Kids Content Rules the Educational App Category
Study by The Joan Ganz Cooney Center Finds Majority of Top-Selling Education Apps in iTunes Are Aimed at Preschoolers; Few Intended for School Use
New York and Las Vegas, January 12, 2012 – Among the chart-topping products for the iPhone and iPad in the education category in iTunes, apps for toddlers/preschoolers experienced the greatest growth (23%) in the last two years, according to an analysis conducted by The Joan Ganz Cooney Center at Sesame Workshop. The study iLearn II: An Analysis of the Education Category of Apple’s App Store, presented at the 2012 International Consumer Electronic Show (CES) today, examines the fast moving market and future opportunities for development.
Using a 2009 analysis conducted by the Cooney Center as a benchmark, the new market analysis examined nearly 200 top-selling education apps for the iPad and iPhone with the goal of understanding the education app market dynamics and trends. Among the key findings:
· Fourteen percent of the apps were tagged for intended school usage.
· The average price of children’s apps has risen by over $1 since 2009.
· Of the entire sample, only two iPhone apps and no iPad apps were based on well-known branded characters.
· One hundred and nine different publishers were represented within the sample; 89 of these publishers were not represented in the sample 2 years ago.
“While television remains a critical platform for reaching children under age 8, the kids media environment is quickly going mobile,” said Dr. Michael H. Levine, Executive Director of the Joan Ganz Cooney Center. “This analysis shows that the market for innovative educational apps is an increasingly robust one. It is essential that developers and educators leverage them as a key ally in supporting children’s learning.”
Based on the findings, the report offers key recommendations for further growth and development of educational apps including:
· Manage the ‘app gap’– According to a recent Common Sense Media report, 38% of lower-income parents don’t know about apps, while 47% of higher income parents have downloaded apps for their children. Producers and educators should address this new ‘digital divide’ to help ensure all children can access these new tools for learning.
· Create standards for products marketed as educational – No voluntary or regulatory standards currently exist around marketing products as educational.

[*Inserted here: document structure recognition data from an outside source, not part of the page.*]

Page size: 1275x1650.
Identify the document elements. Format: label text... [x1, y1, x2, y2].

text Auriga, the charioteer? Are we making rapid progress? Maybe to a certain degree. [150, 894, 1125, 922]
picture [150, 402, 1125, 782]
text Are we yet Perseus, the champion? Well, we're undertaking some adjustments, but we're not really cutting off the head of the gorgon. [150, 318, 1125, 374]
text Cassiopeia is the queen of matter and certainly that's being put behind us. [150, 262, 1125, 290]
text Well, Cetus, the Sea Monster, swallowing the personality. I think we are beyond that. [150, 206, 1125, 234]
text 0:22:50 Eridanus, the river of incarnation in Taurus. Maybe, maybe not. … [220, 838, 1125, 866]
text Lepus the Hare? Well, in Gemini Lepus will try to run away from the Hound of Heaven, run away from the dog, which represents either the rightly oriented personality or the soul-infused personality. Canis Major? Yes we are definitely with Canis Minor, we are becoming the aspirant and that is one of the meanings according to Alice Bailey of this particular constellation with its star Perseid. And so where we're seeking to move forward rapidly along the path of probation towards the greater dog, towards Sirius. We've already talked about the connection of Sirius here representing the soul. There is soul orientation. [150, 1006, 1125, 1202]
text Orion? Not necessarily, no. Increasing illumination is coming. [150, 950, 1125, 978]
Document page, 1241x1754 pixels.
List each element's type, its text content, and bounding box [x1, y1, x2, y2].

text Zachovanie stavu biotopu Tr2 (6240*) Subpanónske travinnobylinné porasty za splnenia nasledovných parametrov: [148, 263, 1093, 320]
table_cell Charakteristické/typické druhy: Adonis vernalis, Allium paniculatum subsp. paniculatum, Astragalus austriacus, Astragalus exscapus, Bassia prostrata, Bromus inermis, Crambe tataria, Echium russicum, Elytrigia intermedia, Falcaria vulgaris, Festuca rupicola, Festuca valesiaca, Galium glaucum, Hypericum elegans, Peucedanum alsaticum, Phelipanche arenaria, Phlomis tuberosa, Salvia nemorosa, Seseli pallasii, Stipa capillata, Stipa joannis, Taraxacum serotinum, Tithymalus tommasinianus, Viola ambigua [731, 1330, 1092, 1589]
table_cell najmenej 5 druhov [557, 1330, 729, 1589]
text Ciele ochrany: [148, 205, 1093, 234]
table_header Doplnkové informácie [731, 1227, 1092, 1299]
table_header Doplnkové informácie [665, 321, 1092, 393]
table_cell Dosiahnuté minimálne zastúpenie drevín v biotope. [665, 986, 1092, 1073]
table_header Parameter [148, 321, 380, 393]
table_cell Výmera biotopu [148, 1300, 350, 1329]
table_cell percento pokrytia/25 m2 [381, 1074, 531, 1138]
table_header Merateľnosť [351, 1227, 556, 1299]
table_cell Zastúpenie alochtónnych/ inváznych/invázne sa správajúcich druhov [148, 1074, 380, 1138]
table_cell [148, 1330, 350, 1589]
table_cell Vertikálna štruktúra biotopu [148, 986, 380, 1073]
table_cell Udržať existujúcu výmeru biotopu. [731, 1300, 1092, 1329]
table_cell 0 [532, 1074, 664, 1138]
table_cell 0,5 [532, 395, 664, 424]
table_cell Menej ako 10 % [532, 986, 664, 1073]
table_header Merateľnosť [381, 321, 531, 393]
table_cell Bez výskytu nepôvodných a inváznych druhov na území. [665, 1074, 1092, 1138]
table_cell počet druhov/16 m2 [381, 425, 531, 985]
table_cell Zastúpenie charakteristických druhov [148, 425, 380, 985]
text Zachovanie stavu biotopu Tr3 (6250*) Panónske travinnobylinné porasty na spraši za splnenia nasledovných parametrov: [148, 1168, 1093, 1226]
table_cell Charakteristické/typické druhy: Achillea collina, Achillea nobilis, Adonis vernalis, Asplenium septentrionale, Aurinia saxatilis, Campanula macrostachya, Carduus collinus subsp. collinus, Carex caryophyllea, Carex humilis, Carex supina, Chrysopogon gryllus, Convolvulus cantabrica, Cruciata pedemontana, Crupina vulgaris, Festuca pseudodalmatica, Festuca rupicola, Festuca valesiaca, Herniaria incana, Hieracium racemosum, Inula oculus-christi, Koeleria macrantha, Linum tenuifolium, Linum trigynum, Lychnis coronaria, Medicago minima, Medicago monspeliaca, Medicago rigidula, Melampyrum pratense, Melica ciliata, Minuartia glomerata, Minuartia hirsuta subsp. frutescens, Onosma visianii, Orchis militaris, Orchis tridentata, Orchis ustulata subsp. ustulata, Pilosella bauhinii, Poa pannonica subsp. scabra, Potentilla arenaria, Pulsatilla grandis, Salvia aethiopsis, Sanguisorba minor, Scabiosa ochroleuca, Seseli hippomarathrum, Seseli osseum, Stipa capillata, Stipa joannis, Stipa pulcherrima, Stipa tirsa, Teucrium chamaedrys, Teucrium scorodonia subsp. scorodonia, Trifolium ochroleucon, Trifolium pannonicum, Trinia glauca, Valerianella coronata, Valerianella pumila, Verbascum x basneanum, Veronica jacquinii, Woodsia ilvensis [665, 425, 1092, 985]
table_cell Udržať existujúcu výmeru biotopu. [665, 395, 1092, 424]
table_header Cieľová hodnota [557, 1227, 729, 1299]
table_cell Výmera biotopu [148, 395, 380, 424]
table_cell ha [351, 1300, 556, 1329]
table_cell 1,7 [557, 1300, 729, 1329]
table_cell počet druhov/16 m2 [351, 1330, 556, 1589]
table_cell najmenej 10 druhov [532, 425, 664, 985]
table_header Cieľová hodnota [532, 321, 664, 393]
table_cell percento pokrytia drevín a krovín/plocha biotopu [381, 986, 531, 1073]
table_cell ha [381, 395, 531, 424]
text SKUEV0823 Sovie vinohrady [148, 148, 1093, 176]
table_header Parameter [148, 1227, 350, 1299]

Industry leaders and policymakers should collaborate on developing a voluntary consumer education initiative to improve access to information about apps educational potential, proven impact and age appropriateness.
Data for the new analysis was gathered from iTunes in July 2011. The full report, written by Cooney Center Senior Industry Analyst Carly Shuler, is available at www.joanganzcooneycenter.org/Reports-33.html. The report is a publication of the Games and Learning Publishing Council which is generously funded by the Bill & Melinda Gates Foundation and the John S. and James L. Knight Foundation.
The first report iLearn: A Content Analysis of the iTunes App Store’s Education Section was published by the Cooney Center in November 2009.
The Joan Ganz Cooney Center at Sesame Workshop is an independent, non-profit research group that is fostering innovation in children’s learning through digital media. The center conducts and supports research, creates educational models and interactive media properties, and builds cross-sector partnerships. It is named for Sesame Workshop’s founder, who revolutionized television with the creation of Sesame Street. Core funding is provided by the generous support of Peter G. Peterson and Sesame Workshop.